When the two teams decided seek arbitration, they took the matter to one Evans Gaturu. Mr Gaturu awarded Erad seven times what they had asked for, said Mr Kigen, and it was later reported that he had been given Sh3 million by Mr Jacob Juma, Erad’s managing director.
Erad’s other directors are Sirisia MP John Waluke and Ms Grace Sarapey Wakhungu, former Vice-President Moody Awori’s sister.
NCPB moved to the High Court on a provision in law that they could challenge the award in arbitration as a matter of public policy. But Mr Justice Leonard Njagi, who was later declared unfit to hold office, refused to reopen the matter, meaning Erad could go ahead and get its money.

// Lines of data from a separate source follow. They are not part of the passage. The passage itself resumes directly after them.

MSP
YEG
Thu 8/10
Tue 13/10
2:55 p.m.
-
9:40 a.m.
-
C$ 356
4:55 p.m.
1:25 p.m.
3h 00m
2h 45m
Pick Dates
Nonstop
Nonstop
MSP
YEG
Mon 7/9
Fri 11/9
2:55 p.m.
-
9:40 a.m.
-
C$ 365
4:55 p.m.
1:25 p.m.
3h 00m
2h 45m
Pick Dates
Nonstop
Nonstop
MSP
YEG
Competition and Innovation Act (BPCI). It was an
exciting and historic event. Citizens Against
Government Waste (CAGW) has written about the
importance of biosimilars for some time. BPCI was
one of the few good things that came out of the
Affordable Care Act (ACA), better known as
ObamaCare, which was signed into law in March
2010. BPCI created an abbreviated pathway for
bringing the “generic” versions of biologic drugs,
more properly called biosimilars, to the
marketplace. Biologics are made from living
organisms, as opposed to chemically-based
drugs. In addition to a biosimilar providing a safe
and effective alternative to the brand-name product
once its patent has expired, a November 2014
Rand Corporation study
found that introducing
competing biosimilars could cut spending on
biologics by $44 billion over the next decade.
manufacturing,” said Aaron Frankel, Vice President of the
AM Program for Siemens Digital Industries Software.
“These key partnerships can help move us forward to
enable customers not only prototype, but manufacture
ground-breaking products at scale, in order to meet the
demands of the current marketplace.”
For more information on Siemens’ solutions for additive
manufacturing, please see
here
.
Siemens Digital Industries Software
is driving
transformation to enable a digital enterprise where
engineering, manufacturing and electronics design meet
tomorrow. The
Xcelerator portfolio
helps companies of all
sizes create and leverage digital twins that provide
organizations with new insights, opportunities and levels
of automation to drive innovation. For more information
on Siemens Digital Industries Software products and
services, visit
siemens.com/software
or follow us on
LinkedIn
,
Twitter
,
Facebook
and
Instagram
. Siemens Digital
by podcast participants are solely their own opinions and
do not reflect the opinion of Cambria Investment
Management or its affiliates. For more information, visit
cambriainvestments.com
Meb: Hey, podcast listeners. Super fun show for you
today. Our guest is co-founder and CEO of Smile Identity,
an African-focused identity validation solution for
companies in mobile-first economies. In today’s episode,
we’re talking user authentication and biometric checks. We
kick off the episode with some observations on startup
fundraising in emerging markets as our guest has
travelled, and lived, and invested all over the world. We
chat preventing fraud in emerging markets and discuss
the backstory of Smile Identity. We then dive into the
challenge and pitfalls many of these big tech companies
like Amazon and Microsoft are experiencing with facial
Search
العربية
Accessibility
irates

The long and short of it, said Mr Kigen, is that the case has never been heard and the rulings have been made on technicalities. Erad had initially been awarded only Sh22 million, but that amount has grown to the Sh561 million it is now seeking.
“Nobody has ever heard us on whether the claimant (Erad) should be paid for storage,” said Mr Kigen. Erad has asked to be paid for storing maize yet there has never been evidence that it bought the maize in the first place.
“We’ve been told that we’ve exhausted our time at the High Court,” Mr Kigen told the committee, as he explained why the matter has been taken to the Court of Appeal.
Erad has used these rulings to attach the board’s accounts, auction its vehicles and is now going after its property.
The involvement of Mr Ahmednassir Abdullahi, who represented Erad’s case at the High Court objecting to the setting aside of the award of Sh500 million to them, has also been questioned.
Uncomfortable
Mr Kigen and Mr Joshua Nyawara said they and other lawyers have been uncomfortable with the fact that Mr Abdullahi is a member of the agency that hires, promotes and can institute the firing of judges yet he represents clients in court.
“The very funny thing that happens is that every time we rush to court to stop the execution of orders against NCPB, Erad’s lawyers are there. They’re not there because they are magicians. Someone tells them we’re going,” said Mr Kigen.
Whenever they want to have matter decided ex-parte (without the other party represented), a tactic often used by Erad, the file goes missing from the registry, he said.
NCPB has sought to strengthen its legal team as the case has gone up the rungs in court. For the Court of Appeal, it has added the respected Mohammed Nyaoga to the team.
“The matter has a chaotic and stinky history,” Mr Nyaoga told the MPs. He said the problem is within and outside the NCPB given that from the start, Erad should not have been given the contract.
Mr Lamek Achika, the manager in charge of audit at the Kenya National Audit Office, told PIC that Erad was awarded the contract when it had a bank overdraft of Sh3 million and owed its suppliers a further Sh7 million.
“This company could not, according to minutes of the board’s technical evaluation, supply the maize. But it was cleared to supply the same under mysterious circumstances,” he said.
Mr Juma is yet to have his day before the committee. He showed up at its meeting with the NCPB managing director Gideon Misoi and his team last week but was stopped from making any statements. The committee’s investigations are parallel to the court process.